She's gone now, but through the miracle of YouTube, you can spend a few minutes with Tammy Faye Bakker, discussing the thing that made her such a figure of lasting fascination—in the secular world, anyway: her makeup. In the clip, the fabled televangelist rummages through her stash, showing off the foundations of her legend. She holds up a nearly empty blush compact, and allows as how she has to go to "the swap" to buy some more. Next, her powder: "When I cry, it takes away the tears." Then, the lipstick—which is white, but "turns pink when you put it on." Finally, she reveals her secret weapon: L'Oreal Waterproof Lash Out mascara, applied lavishly to her fake eyelashes to achieve her signature look. "Without my eyelashes, I wouldn't be Tammy Faye," she says. "I don't know who I'd be, but I wouldn't be me."

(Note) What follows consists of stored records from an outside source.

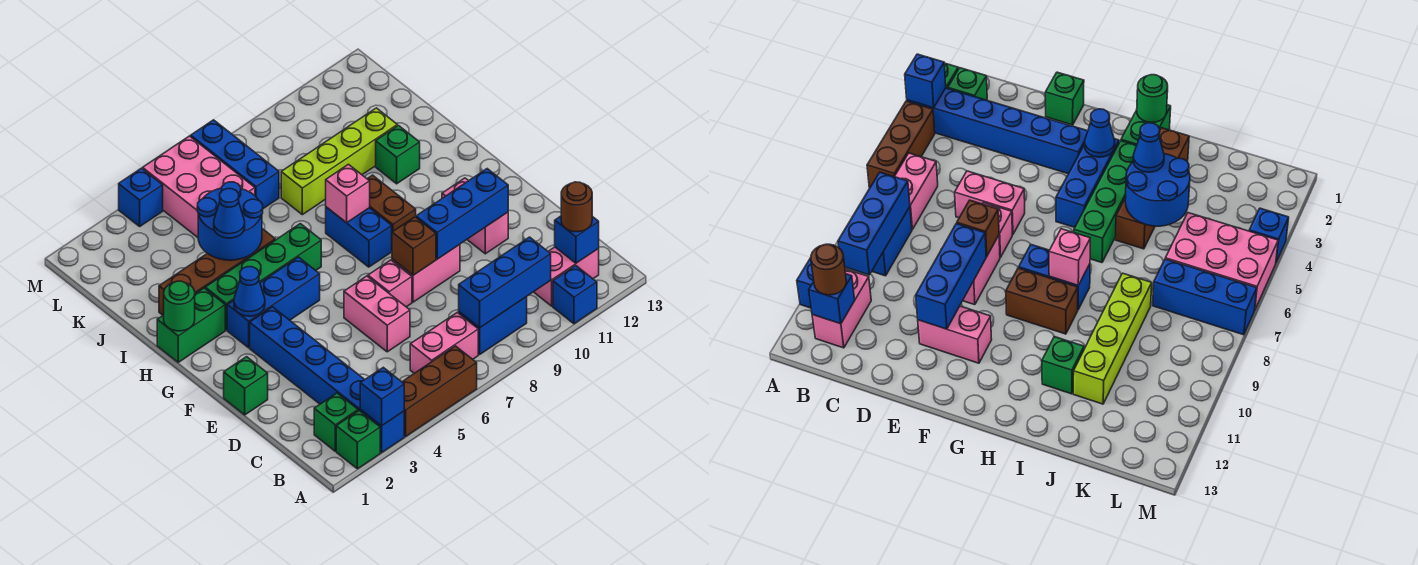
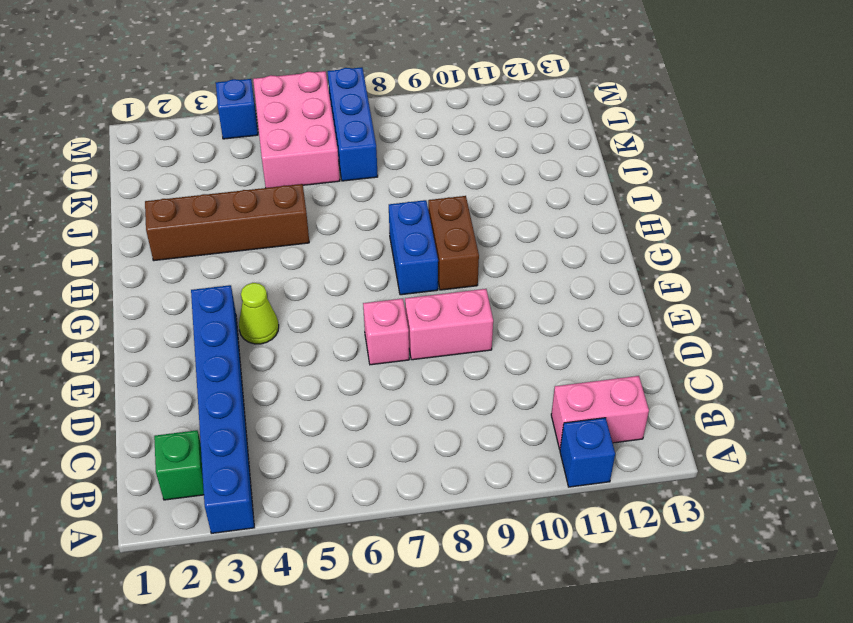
lime cone F4 level 1 -> none
none -> green brick A2 level 1
none -> brown brick A4:A6 level 1
none -> pink brick B6:B7 level 1
none -> blue brick B8:B9 level 1

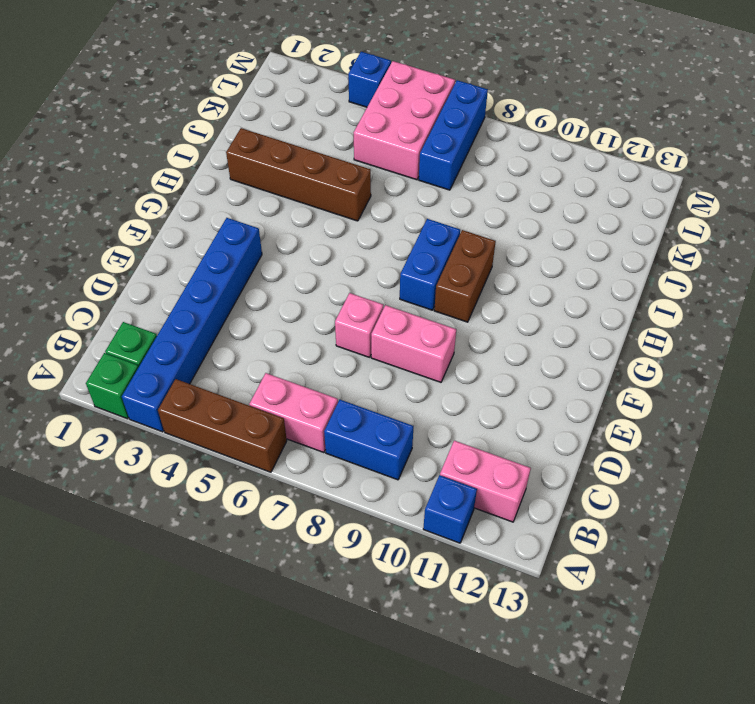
none -> pink brick D6:E6 level 1
none -> green brick E1 level 1
none -> pink brick E11:F11 level 1
none -> blue brick G3:G5 level 1

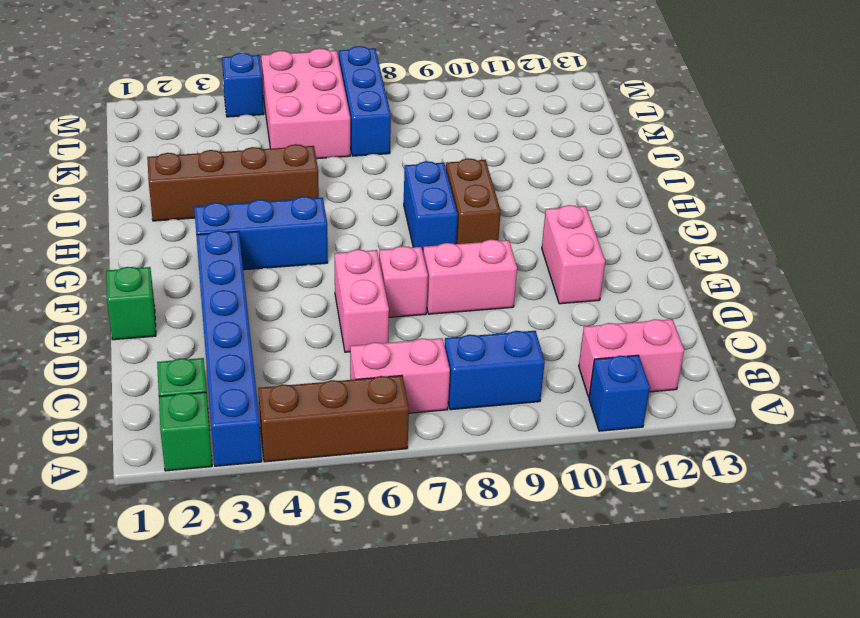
none -> green brick H1:H2 level 1
none -> green brick H3:H6 level 1
none -> green brick I11 level 1
none -> lime brick J8:J11 level 1

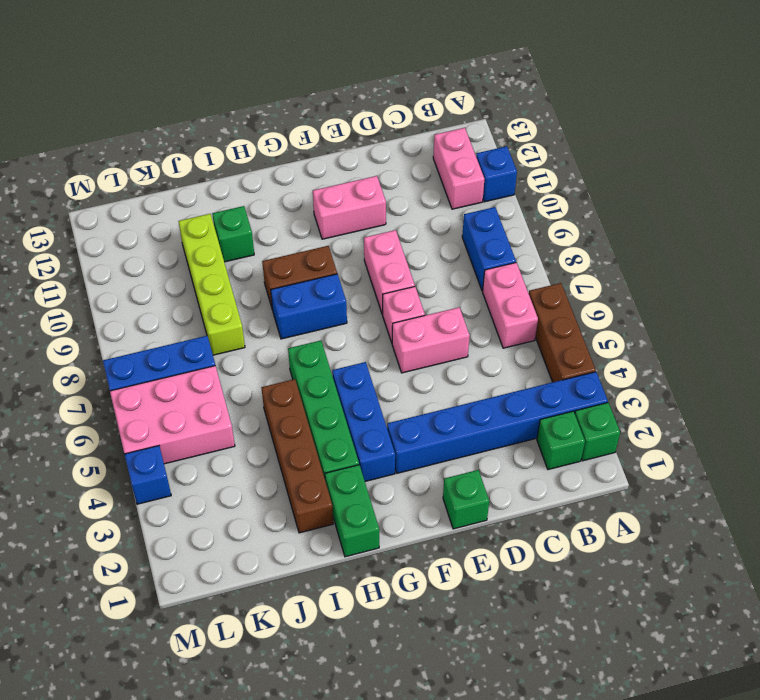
none -> blue brick A3 level 2
none -> blue brick B8:B10 level 2
none -> blue brick B12 level 2
none -> brown brick E8 level 2

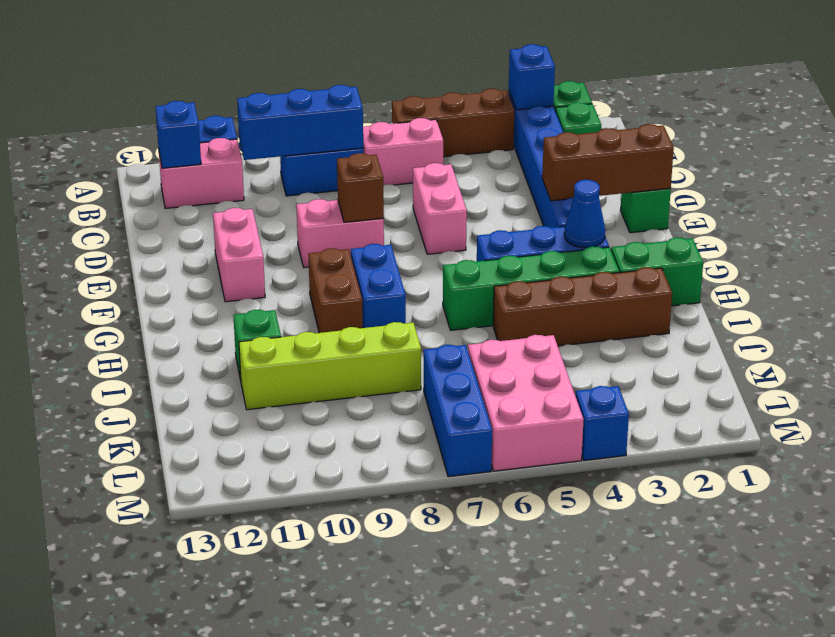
brown brick E1:E3 level 2 -> none
none -> pink brick E7 level 1
none -> blue brick E9:E11 level 2
none -> green round brick H1 level 2
none -> pink brick H8 level 2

Together, she and her eyelashes made history, of a sort. Along with her first husband, Jim Bakker, she helped build an evangelical empire worth millions of dollars—complete with a theme park, resort, and cable television network whose anchor offering, which Jim and Tammy hosted together, was beamed into some 13 million households at its peak in the mid-1980s. It all came crashing down amid charges of financial and sexual impropriety, which sent Jim Bakker to prison, cost him his ministry and made Jessica Hahn—a church secretary with whom he had intimate relations—a household name. His wife would battle a pill problem and bouts of depression. But the collapse of their world did not destroy Tammy Faye—who remarried (to another man who did some time behind bars), returned to cable, albeit briefly (as cohost of the secular "Jim J. and Tammy Faye Show," with sitcom actor Jim J. Bullock), was memorialized in a documentary, and even wound up on the reality TV show "The Surreal Life," alongside a former male-porn star. She became a campy icon of pop culture, and she never lost her faith.
Tammy Faye literally came in from the cold—from International Falls, Minn., the oldest kid in a family of eight; her father, a truck driver, and mother divorced when Tammy Faye was 3. She grew up in the Pentacostal church and wrote in her autobiography of having a religious experience when she was 10 that persuaded her to dedicate herself to her faith. As a teenager, she followed her church's strict edicts and did not indulge in dances or movies. She attended North Central Bible College in Minneapolis, where she met Jim Bakker; he proposed on their first date. An Assembly of God minister, Bakker and his bride hit the tent-show circuit, singing, preaching, and spreading the good word, before Pat Robertson's Christian Broadcasting Network put them on TV.
They took to the new medium—exhorting the audience with a strange blend of soap-opera drama, Jerry Lewis's telethon tactics and reality TV. Tammy Faye told viewers about how she felt she had done the devil's work when she first put on makeup, only to realize, through God, that it was OK. If viewers were suitably moved, they were invited to ring in and purchase Tammy Faye's own line of cosmetics. She had been discussing her own struggle with addiction to prescription drugs, for which she sought treatment at the Betty Ford Clinic, when less sympathetic stories of the couple's activities began to break.
After vowing to stand by her man, Tammy Faye divorced Jim during his stint in prison (he was released in 1994), and married a contractor who had worked at the Bakkers' theme park, Heritage USA. She took his last name, Messner, but by that point, the world knew her simply as Tammy Faye. Though she cut short her appearance on the "Jim J. and Tammy Faye Show," owing to her initial diagnosis with cancer, the program, cohosted by an openly gay actor, helped cement her status as a friend and supporter of the gay community—which has not always been welcomed by prominent evangelicals. Over the last decade, the limelight has had a hard time letting go of her. She cooperated with the makers of "The Eyes of Tammy Faye," a sympathetic documentary, appeared as a character on "The Drew Carey Show," popped up on "Entertainment Tonight" and discussed her illness openly, on "The Larry King Show," as well as a Sundance channel program featuring her son, Jay Bakker, entitled "One Punk Under God." (Jay, bedecked with tatoos and piercings, has taken to the family business.) She also maintained her own Web site. Over the weekend, tammyfaye.com went dark. I hope they have L'Oreal Waterproof Lash Out in heaven.